SYSTEM AND METHOD FOR QUALITY-AWARE ADAPTATION OF VIRTUAL REALITY BITSTREAM USING METADATA

Description

FIELD OF THE INVENTION

The present invention relates to a system and method for quality-aware adaptation of virtual reality bitstream using metadata. In particular, the present invention relates to a system and method to convey quality information within a VR video bitstream and to employ that information to enable adaptive VR video communication.

BACKGROUND OF THE INVENTION

Due to huge bandwidth demand and the heterogeneity of communication networks, adaptivity has become an important feature of modern Virtual Reality (VR) video communications. Modern video bitstream is developed to create a wide variety of bitrates with high compression efficiency. An original VR bitstream should be easily truncated in different manners to meet various characteristics and variations of devices and connections. The scalability is possible thanks to the use of spatial tiling, where a video frame is divided into a number of rectangles, each can be considered as a video component.

In practice, a VR bitstream is divided into NAL (Network Abstraction Layer) units (NU), facilitating the delivery (including adaptation) of video content over packet-switching networks. Moreover, each component of a VR video is treated as a video substream, consisting of its own NAL units. From a VR bitstream, a view can be extracted using NAL units of appropriate streams or substreams, which cover the Field of View (FoV) being watched by the user. The information of scalability of a bitstream is crucial for any participant in a content delivery path to modify the bitstream effectively and efficiently.

In the present invention, the inventors propose a method and system architecture for quality-aware adaptation of VR bitstream using metadata to convey the quality information inside a scalable bitstream, so as providing sufficient to describe the scalability information of different kinds of bitstream.

Scalable video coding (SVC) is an approach to encode video format for applications of multimedia communication. SVC format is appropriate to create a wide variety of bitrates with high compression efficiency.

An original bitstream can be easily truncated in different manners to meet various characteristics and variations of devices and connections. Scalability is possible in three dimensions: spatial, temporal, and SNR. In VR video, the spatial dimension is divided into spatial tiles, each is a rectangular element video (hereafter called element video).

As a scalable bitstream can be adapted in different manners, there is an important demand for approaches which can appropriately guide the adaptation given some constraints (e.g., bitrate, display size). It is a fact that existing adaptation approaches are based on some criteria which are directly or indirectly related to the quality perceived by users when consuming the adapted contents.

To facilitate such adaptation, many studies have investigated the ways to convey the metadata about content quality associated with different adaptation operations. It should be noted that quality metadata is often available at encoding time or can be computed by some offline process.

....

**SET OF TASKS:**
(a) According to the patent description on quality-aware VR bitstream adaptation, what are the three dimensions in which scalability is possible?
(b) Summarize the patent description on quality-aware VR bitstream adaptation in two sentences.
(c) Carry on writing the patent description on quality-aware VR bitstream adaptation from the point where it stops.

[Records from a dataset]
....

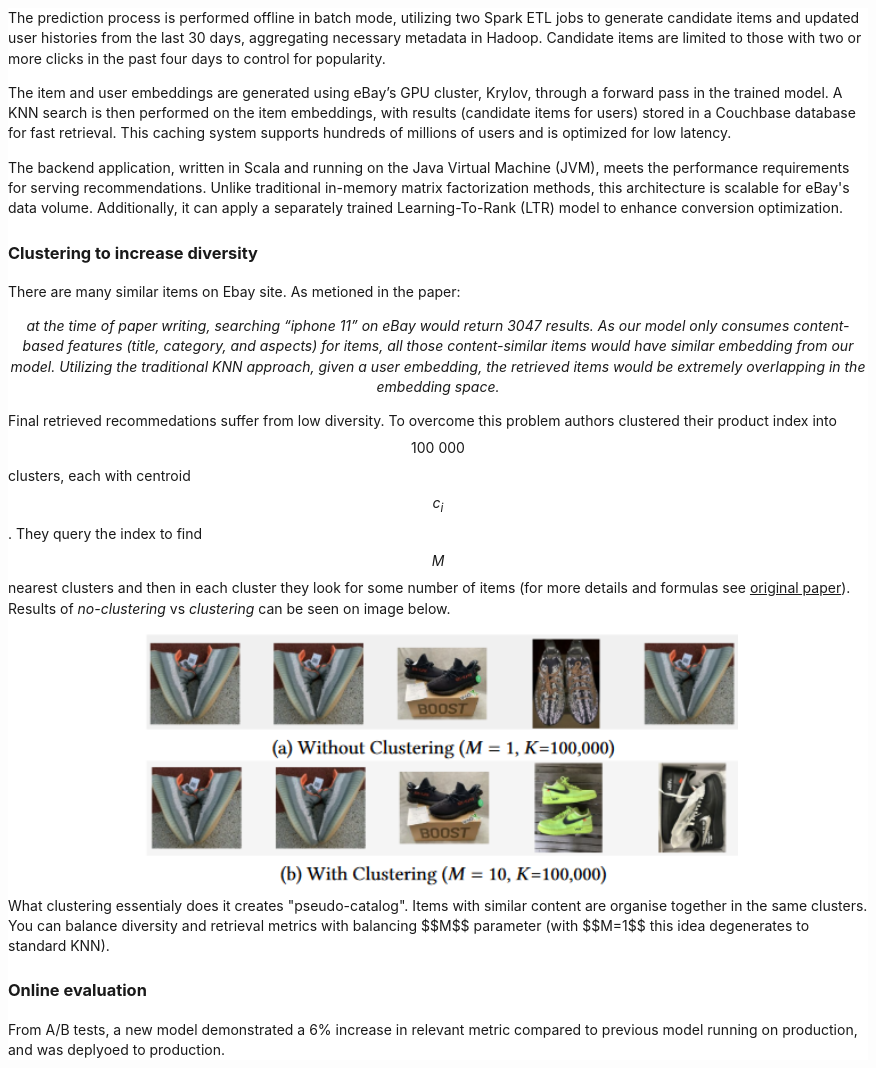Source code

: The prediction process is performed offline in batch mode, utilizing two Spark ETL jobs to generate candidate items and updated user histories from the last 30 days, aggregating necessary metadata in Hadoop. Candidate items are limited to those with two or more clicks in the past four days to control for popularity.

The item and user embeddings are generated using eBay’s GPU cluster, Krylov, through a forward pass in the trained model. A KNN search is then performed on the item embeddings, with results (candidate items for users) stored in a Couchbase database for fast retrieval. This caching system supports hundreds of millions of users and is optimized for low latency.

The backend application, written in Scala and running on the Java Virtual Machine (JVM), meets the performance requirements for serving recommendations. Unlike traditional in-memory matrix factorization methods, this architecture is scalable for eBay's data volume. Additionally, it can apply a separately trained Learning-To-Rank (LTR) model to enhance conversion optimization.

### Clustering to increase diversity

There are many similar items on Ebay site. As metioned in the paper:
<div style="text-align:center;">
<i>at the time of paper writing, searching “iphone 11” on eBay would return 3047 results. As our model only consumes content-based features (title, category, and aspects) for items, all those content-similar items would have similar embedding from our model. Utilizing the traditional KNN approach, given a user embedding, the retrieved items would be extremely overlapping in the embedding space.</i>
</div>
<p></p>

Final retrieved recommedations suffer from low diversity. To overcome this problem authors clustered their product index into $$100\ 000$$ clusters, each with centroid $$c_i$$. They query the index to find $$M$$ nearest clusters and then in each cluster they look for some number of items (for more details and formulas see [original paper](https://arxiv.org/abs/2102.06156)). Results of *no-clustering* vs *clustering* can be seen on image below.

<div style="text-align: center;">
  <img src="/resources/personalized-retrieval-ebay/clusters-diversity.png" width="600" />
</div>
What clustering essentialy does it creates "pseudo-catalog". Items with similar content are organise together in the same clusters. You can balance diversity and retrieval metrics with balancing $$M$$ parameter (with $$M=1$$ this idea degenerates to standard KNN).

### Online evaluation 
From A/B tests, a new model demonstrated a 6% increase in relevant metric compared to previous model running on production, and was deplyoed to production.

....

**ANSWER SECTION:**
(a) Spatial, temporal, and SNR.

(b) The invention is a system and method that conveys quality information within a VR video bitstream as metadata and uses it to enable adaptive VR video communication. Adaptivity matters because of high bandwidth demand and varied networks, and quality metadata can guide how a scalable bitstream, divided into NAL units and spatial tiles, is truncated under constraints such as bitrate or display size.

(c)
In current video coding standards, the only information indirectly related to quality-aware adaptation is NU prioritization, which is based on the priority_id element of NAL unit header. The basic rule is that NAL units will be discarded in the decreasing order of priority_id until the resource (e.g., bitrate) constraint is met. All NU's having the same priority_id value is said to belong to one “priority layer”. Usually, priority_id's are assigned in an intelligent way so that an adapted bitstream (i.e., after discarding) has the best possible quality at that constraint.

However, it is well-known that a certain priority_id assignment of a bitstream is specific for only one adaptation strategy (sometimes called adaptation path). The priority_id in fact cannot represent the actual quality values which are needed for optimal quality adaptation.

REFERENCES

• 1. Robert Skupin, Yago Sanchez, Y-K. Wang, Miska M. Hannuksela, J. Boyce, and Mathias Wien. “Standardization status of 360-degree video coding and delivery.” In 2017 IEEE Visual Communications and Image Processing (VCIP), pp. 1-4. IEEE, 2017.
• 2. Minh Nguyen, Hadi Amirpour, Christian Timmerer, and Hermann Hellwagner. “Scalable high efficiency video coding-based HTTP adaptive streaming over QUIC.” In Proceedings of the Workshop on the Evolution, Performance, and Interoperability of QUIC, pp. 28-34. 2020.
• 3. W3C Working Draft: “Scalable Video Coding (SVC) Extension for WebRTC”, February 2024, https://www.w3.org/TR/webrtc-svc/4.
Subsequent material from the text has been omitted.